I put on mascara and blush, high heels. I cover the scar with makeup and it’s hardly even noticeable.
It’s early and there’s almost no one around except for the bartenders and waitresses. We have our wristbands and our 2020 party hats and our nicest suitcase clothes. My husband gets us drinks, and we sit and look at the pool, telling each other it’ll be good people watching.
Maybe there’ll even be some famous people, I say. This is doubtful but I say it because I know it will please him.
Let’s go sit over there, my husband says. It’s reserved.
I don’t see a sign.
It is one of half a dozen spaces that are clearly reserved, with special party favors on the cushioned benches, but he doesn’t believe me and goes and sits. A pretty girl asks him to leave. It is embarrassing and pointless, as New Year’s Eve is supposed to be. Someone will violently puke at the end of the night, you will be trapped with someone’s sober relatives, perhaps you’ll drink a strawberry daiquiri after eating a plate of fried oysters and have a great urge to use the bathroom midway through a long walk. The New Year will find a way to let you know it will be just like the old one.
The drinks are strong, though, and my husband immediately gets shit-faced, which is unusual but also fun because he’s a fun drunk. We walk around and he talks to some folks who aren’t interested in us but that’s okay—we take some pictures, and then I tell him I’m hungry. At this point he is pliable enough to be hungry, too.
We go out into the streets where there’s a truck selling hot chicken. We buy an incredible amount of hot chicken and take it back to our room and eat every- thing and get into bed. I ask him whether we should go back out, as the clock hasn’t yet struck twelve. There’s no way I would leave this room, not for a good fourteen hours at least, but I ask because I know he won’t say yes and because it is the polite thing to do. Perhaps I could rally, if he really wanted me to rally. I like the idea of it. This is something I might tell people: it was New Year’s Eve and we were done for—bellies full of liquor and hot chicken, and there was nothing to rally for, but we did it anyway.
I lie there thinking that it is not a bad New Year’s Eve.
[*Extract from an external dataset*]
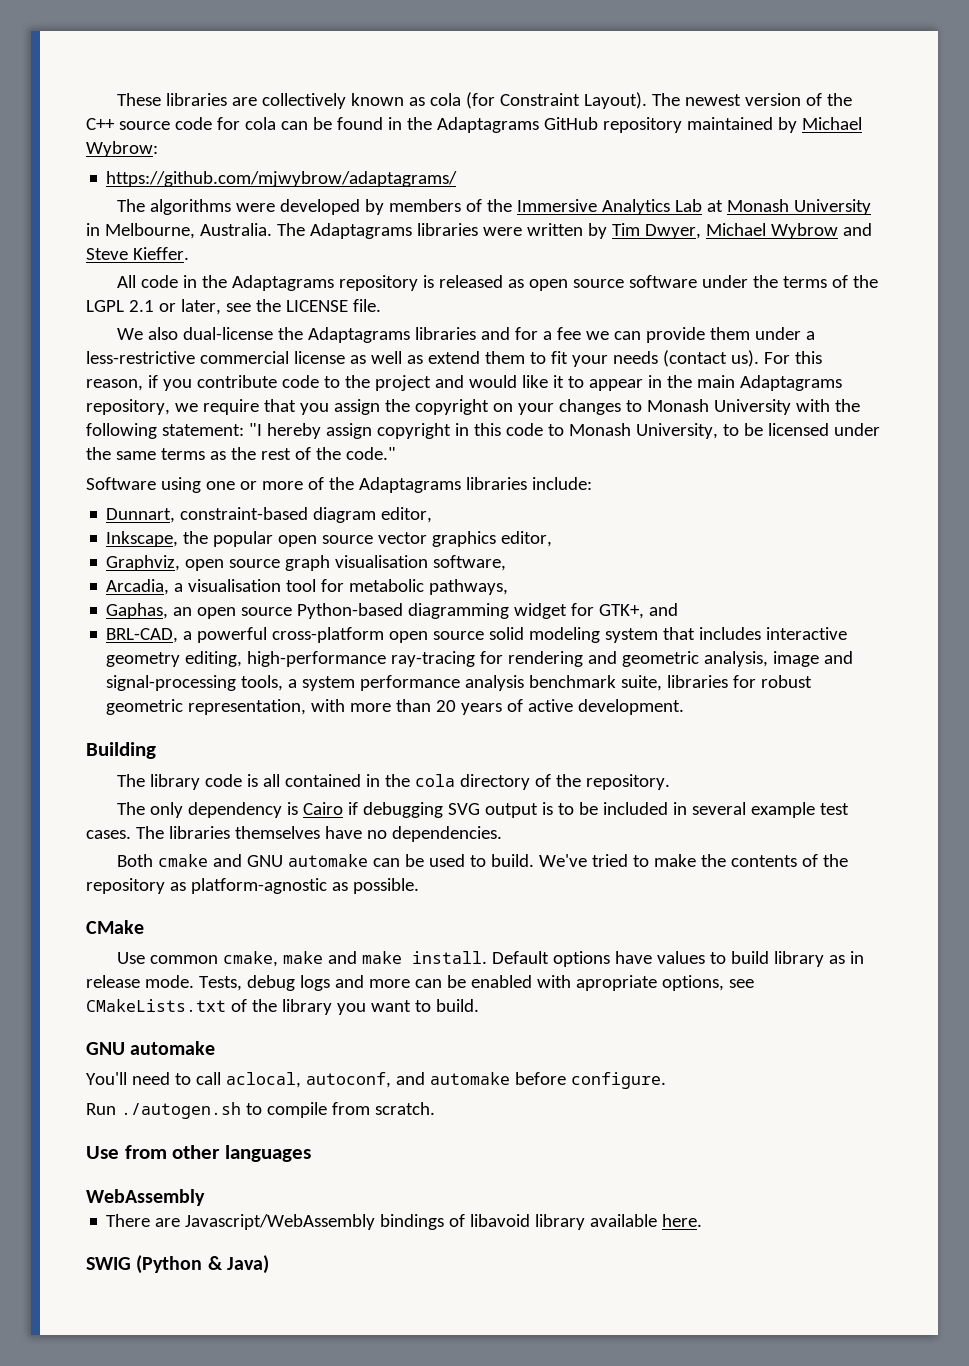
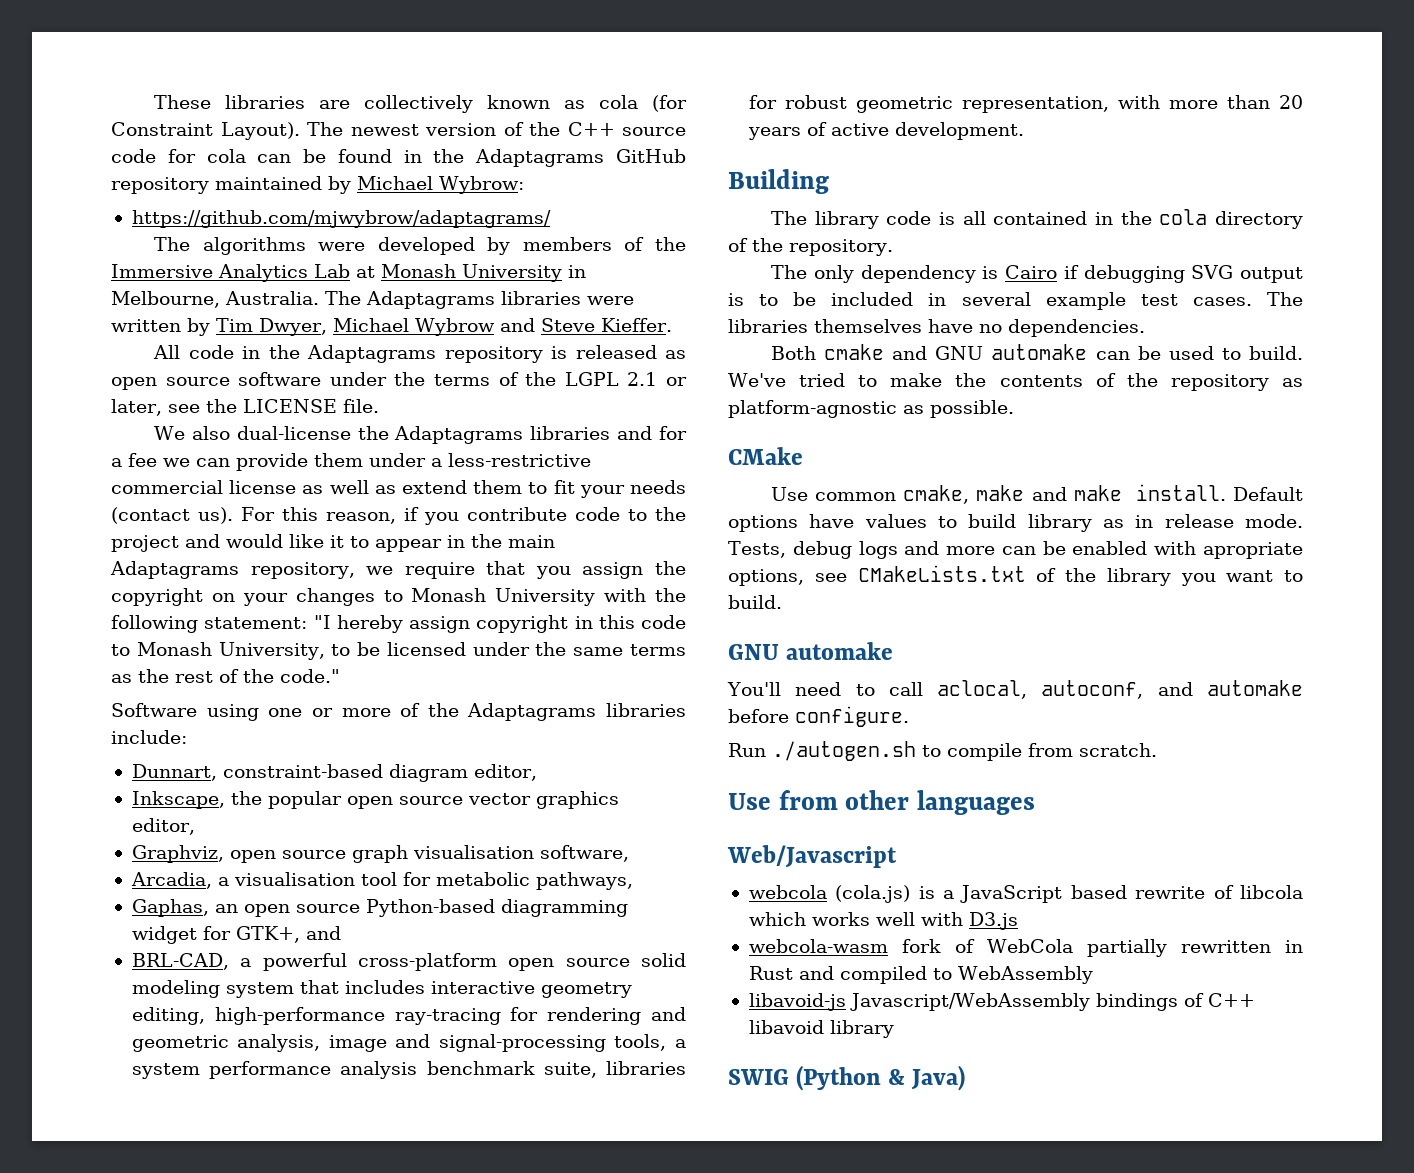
(311, 1153) none -> [727,845,897,868] [748,885,1303,903] [748,912,1018,930] [748,939,1303,957] [748,966,952,984] Web/Javascript // webcola (cola.js) is a JavaScript based rewrite of libcola which works well with D3.js // webcola-wasm fork of WebCola partially rewritten in Rust and compiled to
[106,1214,181,1227] There are -> [748,993,846,1011] libavoid-js
(466, 1220) none -> [1207,993,1255,1007] C++
[590,1214,703,1227] available here. -> (894, 1029) none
Nothing terrible happened. Nothing terrible at all. Maybe I’ll even agree to hike to the Hollywood sign—not tomorrow obviously—but the day after that. I imagine how good I’ll feel when it’s over, both heavier and lighter, and my husband will post pictures of us standing below the sign, and people will like it, and he’ll feel good about himself. We all want to feel good about ourselves. I’ll comment: hands clapping, party hat, heart emoji.